Scraping Zoomify objects can sometime lead to problems. This page will run through the most common problems.
How are Zoomify objects arranged?
Zoomify objects present on one page (let's say www.site.org/gallery/zoomify_page_1.html) draw on resources in another part of the site to construct the image. These resources are:
- The Zoomify tiles, little squarei mages that are pieced together to make the image you see in the Flash applet. The are divided into folders (TileGroups) of 256 tiles.
- The ImageProperties.xml file, which holds vital information used in constructing the image (i.e. width and height)
The image folders and the XML file are contained in a "base directory". This is an entirely separate web directory, and could even be on a different website! Let's say our example base directory is www.site.org/images/zoomify/1/. The XML file is then located at www.site.org/images/zoomify/1/ImageProperties.xml, and image tiles are at www.site.org/images/zoomify/1/TileGroup0/0-0-0.jpg and so on.
So, the base directory is the important location. Dezoomify will get all the data and images from there, and the display page is just the gateway page that Dezoomify uses to find the base directory to make your life easier.
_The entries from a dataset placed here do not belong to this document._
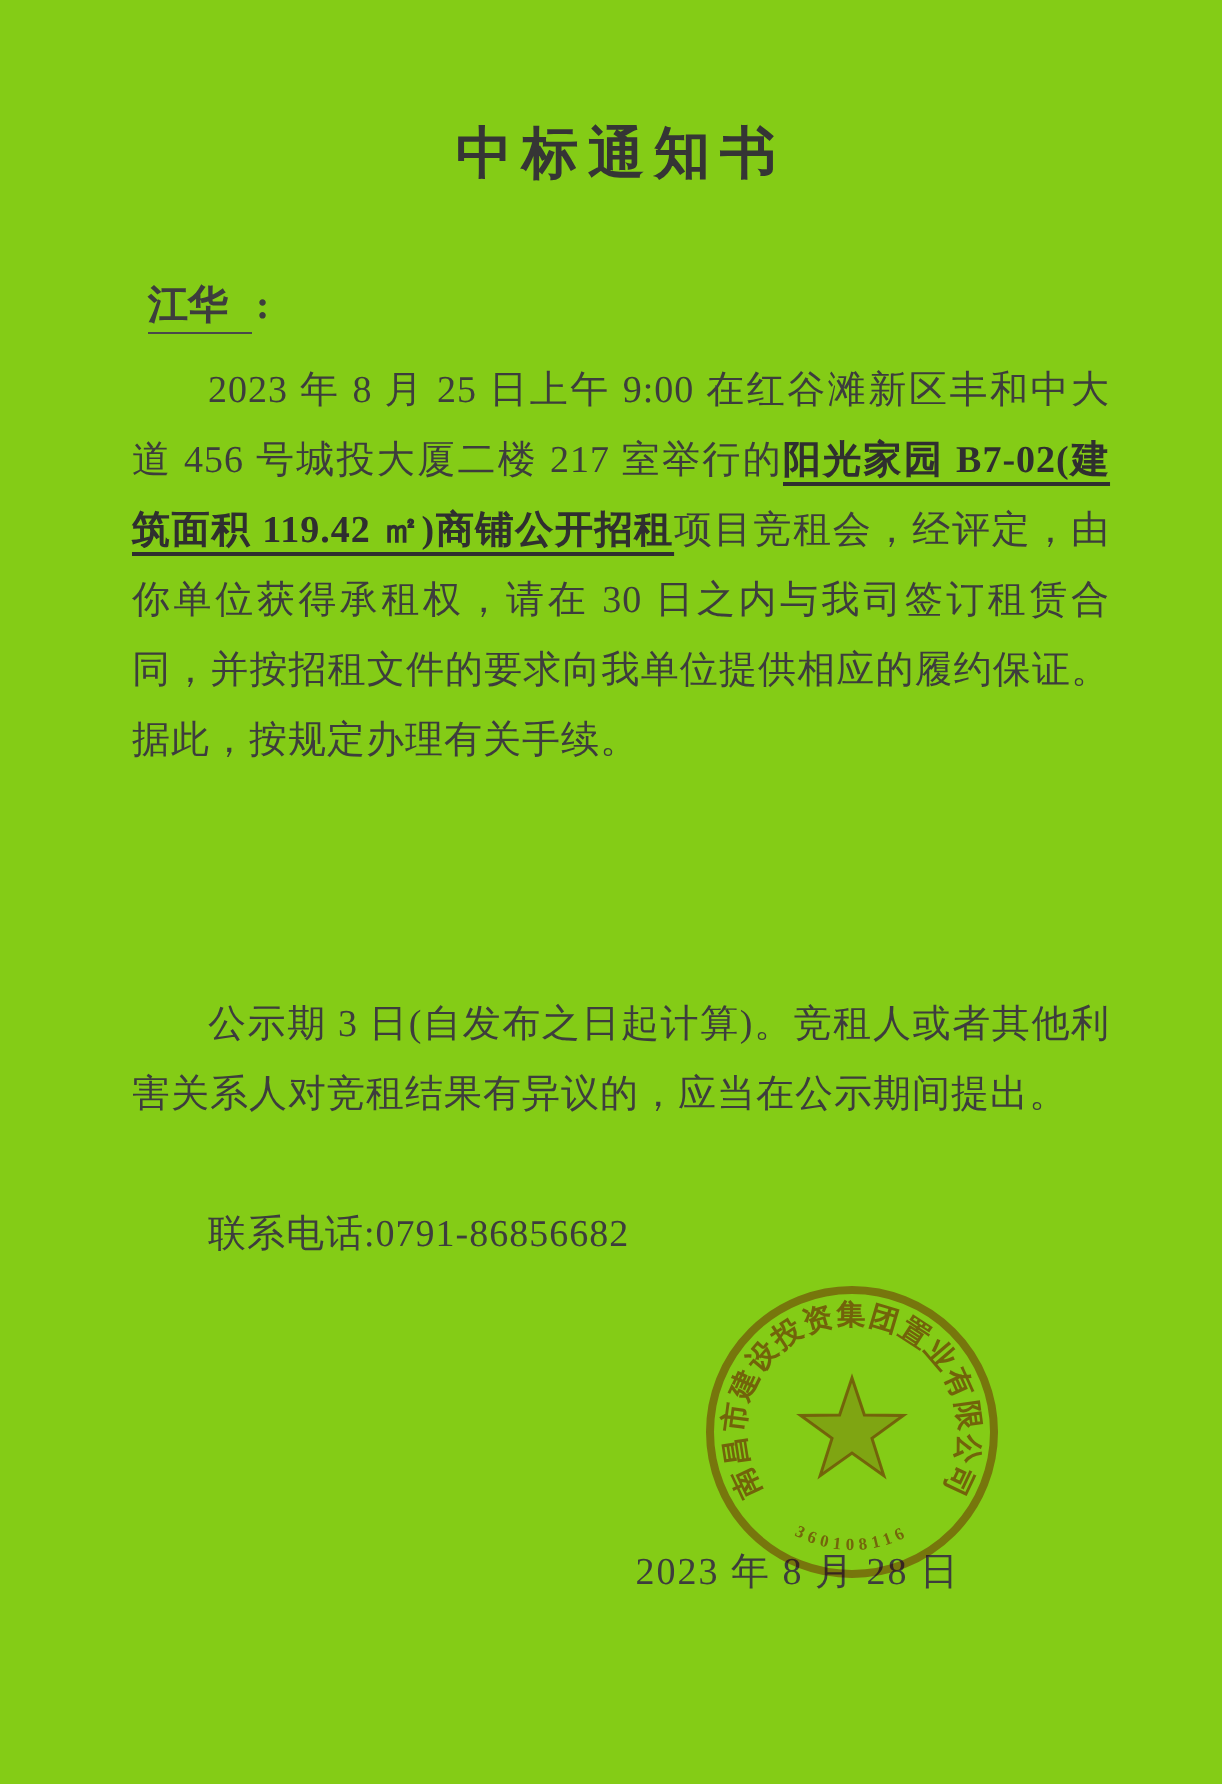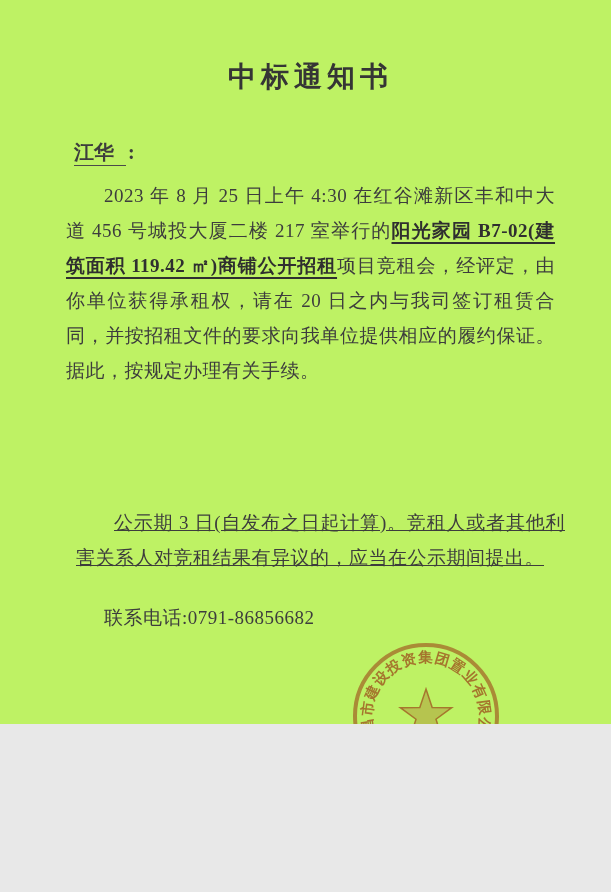--- a/index.html
+++ b/index.html
@@ -1,20 +1,20 @@
 <!DOCTYPE html>
 <html><head>
 <meta charset="utf-8">
 <style>
   html,body{margin:0;padding:0;background:#e8e8e8;}
   .page{
     position:relative;
-    width:611px;height:724px;
+    width:611px;height:892px;
     margin:0 auto;
-    background:#bef264;
+    background:#84cc16;
     font-family:"Liberation Serif","DejaVu Serif",serif;
     color:#3d3d3d;
     overflow:hidden;
   }
   .title{
     position:absolute;
     top:58px;left:66px;width:489px;
     margin:0;
     font-size:28px;
     font-weight:bold;
@@ -59,23 +59,22 @@
     font-size:20px;
   }
   .result-label{font-weight:bold;color:#2f2f2f;}
   .result-value{
     border-bottom:1.5px solid #4a4a4a;
     padding:0 16px 2px 10px;
   }
   .notice{
     position:absolute;
     top:495px;left:66px;width:489px;
-    margin:10px;
+    margin:0;
     text-indent:2em;
-    text-decoration:underline;
   }
   .supervisor{
     position:absolute;
     top:565px;left:66px;width:500px;
     margin:0;
     text-indent:2em;
   }
   .phone{
     position:absolute;
     top:600px;left:66px;width:489px;
@@ -113,21 +112,21 @@
 
 <div class="page">
 
   <h1 class="title">中标通知书</h1>
 
   <div class="salutation">
     <span class="salutation-name">江华</span><span class="salutation-colon">:</span>
   </div>
 
   <p class="para1 bodytext">
-    <span>2023 年 8 月 25 日上午 4:30 在红谷滩新区丰和中大道 456 号城投大厦二楼 217 室举行的</span><span class="hl">阳光家园 B7-02(建筑面积 119.42 ㎡)商铺公开招租</span><span>项目竞租会，经评定，由你单位获得承租权，请在 20 日之内与我司签订租赁合同，并按招租文件的要求向我单位提供相应的履约保证。据此，按规定办理有关手续。</span>
+    <span>2023 年 8 月 25 日上午 9:00 在红谷滩新区丰和中大道 456 号城投大厦二楼 217 室举行的</span><span class="hl">阳光家园 B7-02(建筑面积 119.42 ㎡)商铺公开招租</span><span>项目竞租会，经评定，由你单位获得承租权，请在 30 日之内与我司签订租赁合同，并按招租文件的要求向我单位提供相应的履约保证。据此，按规定办理有关手续。</span>
   </p>
 
 
   <p class="notice bodytext">公示期 3 日(自发布之日起计算)。竞租人或者其他利害关系人对竞租结果有异议的，应当在公示期间提出。</p>
 
 
   <p class="phone bodytext">联系电话:0791-86856682</p>
 
 
   <div class="sig-date">2023 年 8 月 28 日</div>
The base directory cannot be determined from the display page
The normal method of using Dezoomify is:
python dezoomify.py -i http://www.site.org/gallery/zoomify_page_1.html -o C:\file.jpg
This will search for a piece of HTML on that page for something reading "zoomifyImagePath=/url/goes/here". This will tell Dezoomify where the base directory is.
However, not all usages of Zoomify are that simple, and some have a complex URL that doesn't get parsed properly by Dezoomify. Others use a modified Zoomify Flash applet that super-imposes markers or other information. Either way, Dezoomify cannot find the base directory correctly.
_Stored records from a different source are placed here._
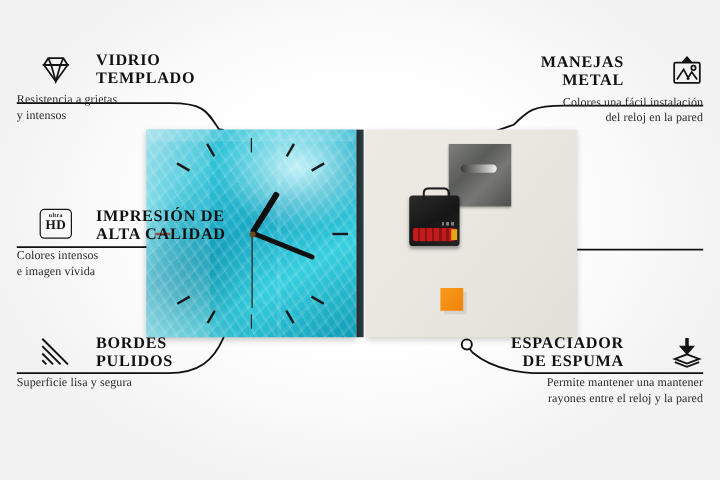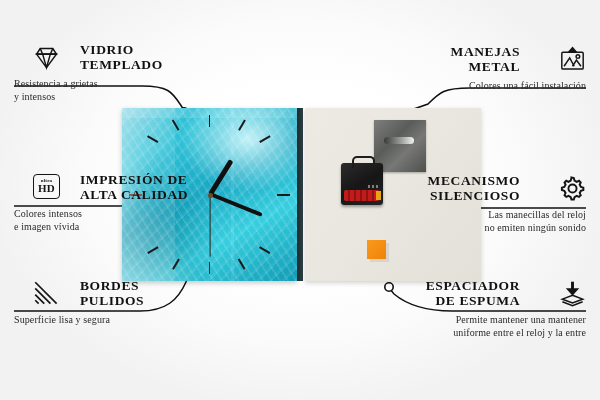--- a/index.html
+++ b/index.html
@@ -247,60 +247,41 @@
         </g>
           </svg>
       </div>
       <div class="title">
         <span>MANEJAS</span>
         <span class="l2">METAL</span>
       </div>
     </div>
     <div class="desc">
       <span>Colores una fácil instalación</span>
-    </div>
-  </div>
-
-  <div class="callout right" style="left:354px;top:173px;">
-    <div class="head">
-      <div class="icon">
-        <svg viewBox="0 0 24 24">
-            <g fill="none" stroke="currentColor" stroke-width="1.7">
-          <path d="M12 3.4 l2.1 .5 .6 2.1 1.9 1.1 2-.9 1.5 1.5 -.9 2 1.1 1.9 2.1 .6 0 2.1 -2.1 .6 -1.1 1.9 .9 2 -1.5 1.5 -2-.9 -1.9 1.1 -.6 2.1 -2.1 0 -.6-2.1 -1.9-1.1 -2 .9 -1.5-1.5 .9-2 -1.1-1.9 -2.1-.6 0-2.1 2.1-.6 1.1-1.9 -.9-2 1.5-1.5 2 .9 1.9-1.1 .6-2.1 Z" transform="translate(-1.2,-1.2) scale(1.02)"></path>
-          <circle cx="12" cy="12" r="3.6"></circle>
-        </g>
-          </svg>
-      </div>
-      <div class="title">
-        <span>MECANISMO</span>
-        <span class="l2">SILENCIOSO</span>
-      </div>
-    </div>
-    <div class="desc">
-      <span>Las manecillas del reloj</span>
-      <span>no emiten ningún sonido</span>
-    </div>
-  </div>
+      <span>del reloj en la pared</span>
+    </div>
+  </div>
+
 
   <div class="callout right" style="left:354px;top:278px;">
     <div class="head">
       <div class="icon">
         <svg viewBox="0 0 24 24">
             <g fill="none" stroke="currentColor" stroke-width="1.4">
           <path d="M12 1.5 V9" stroke-width="2.6"></path>
           <path d="M7.6 8 L12 13 L16.4 8 Z" fill="currentColor"></path>
           <path d="M12 13.6 L21 17 L12 20.4 L3 17 Z"></path>
           <path d="M3 19.4 L12 22.8 L21 19.4"></path>
         </g>
           </svg>
       </div>
       <div class="title">
         <span>ESPACIADOR</span>
         <span class="l2">DE ESPUMA</span>
       </div>
     </div>
     <div class="desc">
       <span>Permite mantener una mantener</span>
-      <span>uniforme entre el reloj y la entre</span>
+      <span>rayones entre el reloj y la pared</span>
     </div>
   </div>
 
 </div>
 
 </body></html>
In these cases, the best solution is to determine the base directory manually.
You don't have enough RAM
Dezoomify constructs the image in your RAM as a big bitmap. This is very memory intensive, and it will fail if you don't have enough RAM in your computer. There is no solution to this other than upgrading your computer, asking a friend with a RAMful computer to do it for you, or rewriting the code to do this in-place on the hard-drive (which I'm not going to attempt, though patches are welcome).
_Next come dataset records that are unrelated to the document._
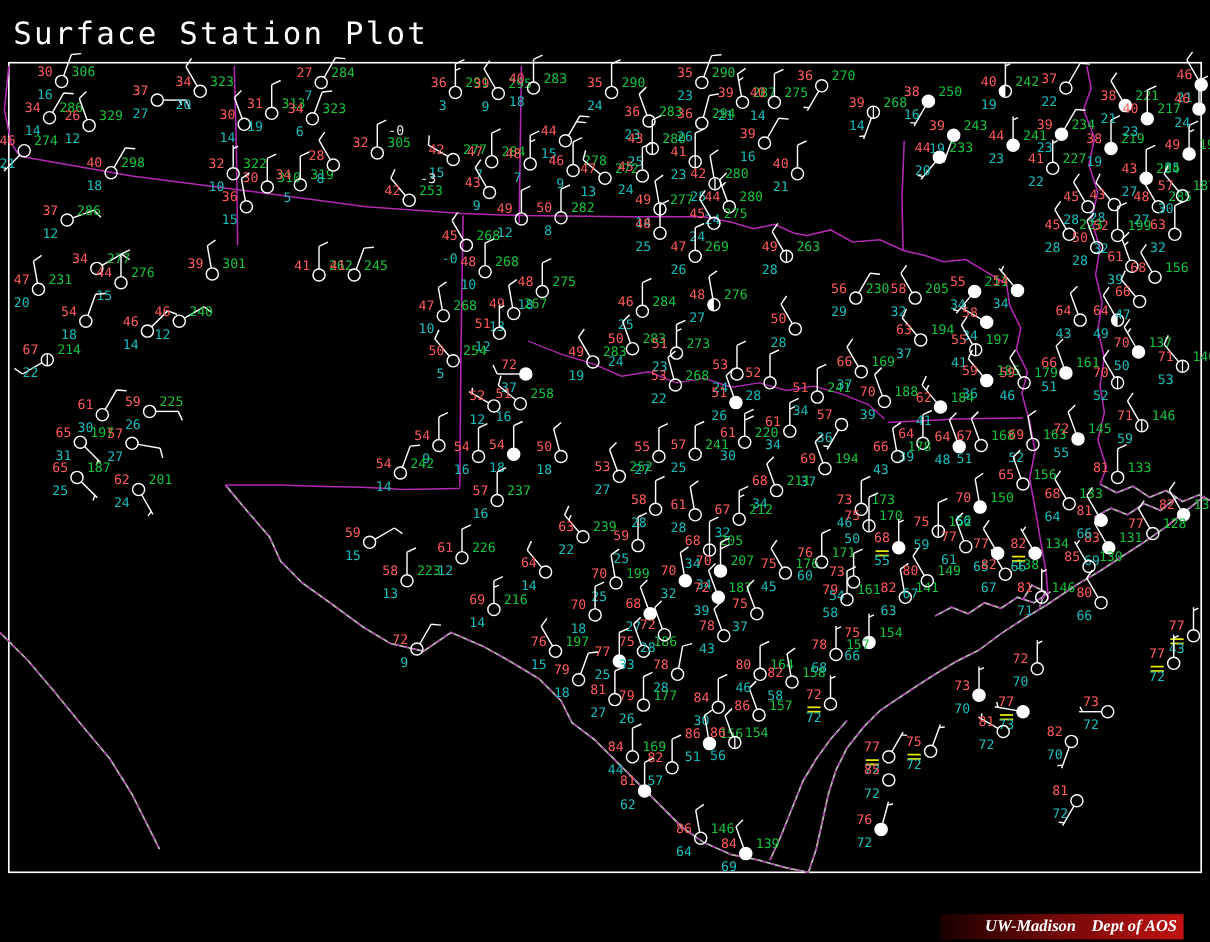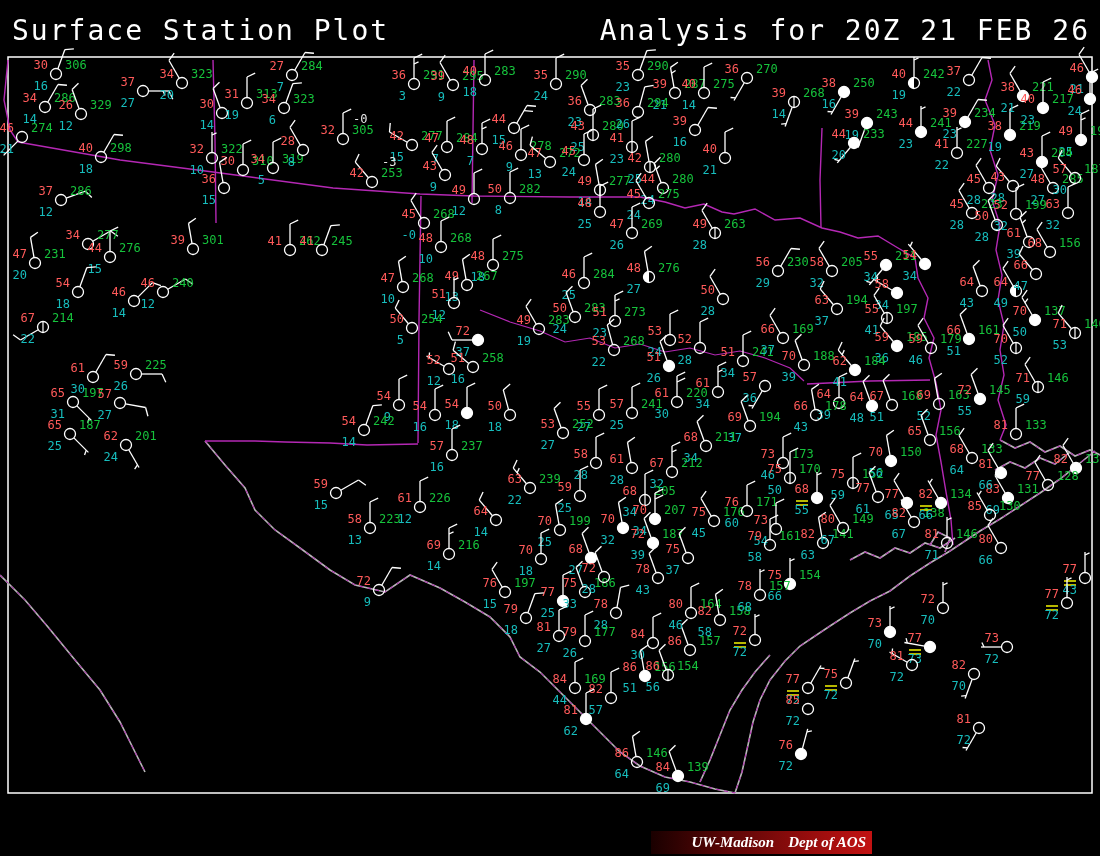--- a/index.html
+++ b/index.html
@@ -4,33 +4,32 @@
 <style>
   html,body{margin:0;padding:0;background:#000;}
   #screen{position:relative;width:1100px;height:856px;background:#000;overflow:hidden;
           font-family:"DejaVu Sans Mono", monospace;}
   .title{position:absolute;top:14px;color:#fff;font-size:28px;letter-spacing:2px;white-space:pre;}
   .title.left{left:12px;}
   .title.right{right:10px;text-align:right;}
   #mapsvg{position:absolute;left:0;top:0;}
   .stn text{font-size:12px;font-family:"DejaVu Sans Mono",monospace;}
   .t{fill:#ff5a5a;} .d{fill:#17bdbd;} .p{fill:#16c33c;} .ps{fill:#e8e8e8;}
-  #footerbar{position:absolute;left:0;bottom:0;width:872px;height:27px;background:#000;}
+  #footerbar{position:absolute;left:0;bottom:0;width:1076px;height:27px;background:#000;}
   #credit{position:absolute;right:0;bottom:2px;width:215px;height:23px;
           background:linear-gradient(90deg,#1a0000 0%,#5c0606 35%,#c31212 100%);
           display:flex;align-items:center;justify-content:flex-end;gap:14px;padding-right:6px;}
   #credit span{color:#fff;font-family:"Liberation Serif","DejaVu Serif",serif;
                font-style:italic;font-weight:bold;font-size:15px;white-space:nowrap;}
 </style>
 </head>
 <body>
 
 <div id="screen">
   <div class="title left">Surface Station Plot</div>
-  <div class="title right">Analysis for 20Z 21 FEB 26</div>
   <svg id="mapsvg" width="1100" height="856">
       <rect x="8" y="57" width="1084" height="736" fill="none" stroke="#ffffff" stroke-width="1.5"></rect>
       <polyline points="205,441 225,465 245,488 255,510 275,530 300,548 330,570 355,585 385,592 410,575 440,588 465,602 490,617 510,637 520,657 540,672 560,692 580,712 600,732 620,752 640,766 665,777 690,782 715,789 735,793 742,772 748,745 753,722 760,700 770,680 785,661 800,646 815,636 830,626 850,613 870,601 890,591 910,576 930,563 950,551 965,541 980,531 1000,519 1020,506 1040,493 1060,479 1080,463 1095,451" fill="none" stroke="#b8b8b8" stroke-width="1.6"></polyline>
       <polyline points="0,575 25,600 48,627 75,660 100,690 120,722 135,752 145,772" fill="none" stroke="#b8b8b8" stroke-width="1.6"></polyline>
       <polyline points="700,782 710,760 720,735 730,710 742,690 755,672 770,655" fill="none" stroke="#b8b8b8" stroke-width="1.6"></polyline>
       <polyline points="850,560 865,552 880,558 895,548 910,553 925,543 940,548 955,538" fill="none" stroke="#b8b8b8" stroke-width="1.6"></polyline>
       <polyline points="930,545 938,532 950,538 945,552" fill="none" stroke="#b8b8b8" stroke-width="1.6"></polyline>
       <polyline points="995,470 1010,462 1025,468 1040,458 1055,464 1070,452" fill="none" stroke="#b8b8b8" stroke-width="1.6"></polyline>
       <polyline points="1000,440 1015,448 1030,442 1045,452 1060,446 1075,456 1090,450 1100,455" fill="none" stroke="#b8b8b8" stroke-width="1.6"></polyline>
       <polyline points="205,441 225,465 245,488 255,510 275,530 300,548 330,570 355,585 385,592 410,575 440,588 465,602 490,617 510,637 520,657 540,672 560,692 580,712 600,732 620,752 640,766 665,777 690,782 715,789 735,793 742,772 748,745 753,722 760,700 770,680 785,661 800,646 815,636 830,626 850,613 870,601 890,591 910,576 930,563 950,551 965,541 980,531 1000,519 1020,506 1040,493 1060,479 1080,463 1095,451" fill="none" stroke="#b428b4" stroke-width="1" stroke-dasharray="4,4"></polyline>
You can also use a lower zoom level to get a smaller image that will fit in your RAM.
Determine the base directory manually
Easy, fallible way
If you need to determine the base directory manually, the first thing to do is check the page source and search for "zoomifyImagePath". This might reveal a relatively simple base directory location that Dezoomify couldn't work out.
For example, the page http://www.hampel-auctions.com/en/A84/78010029/onlinecatalog-zoom/ has the following code:
However, the actual Zoomify base directory is http://www.hampel-auctions.com/img/auktionen/A84/z/78010029, but Dezoomify wouldn't be able to guess that the "xml" suffix doesn't belong.
Harder, works-every-time way
The harder but reliable way is to check the incoming HTTP headers for the files that the Zoomify applet is demanding from the server. This sounds very techy, but it isn't that hard.
You need to get the Firefox browser, and the Firebug plugin. You then open the Firebug plugin on the Zoomify page (click the little insect logo in the bottom-right of your screen), and navigate to the "Net" panel. Reloading the page will cause the panel to fill with the reqested files, one of which is the XML info file (it will say "GET ImageProperies.xml", and hovering on it will pop up the full URL). From that you can get the base directory easily (it's the XML URL without the /ImageProperties.xml on the end).
Contributing to Dezoomify
I welcome any patches or improvements to Dezoomify. The things I am really looking for are:
- Ways to make the base directory deduction more reliable. If you have an example of page where it fails, please leave a note on my talk page, and I'll try to incorporate that page's structure into later versions.
- Ways to construct large images on-disk rather than in-RAM. Drop me a note with the suggested improvements, and I'll be happy to include them!
- A GUI!
Any other improvements you can think of are also welcome.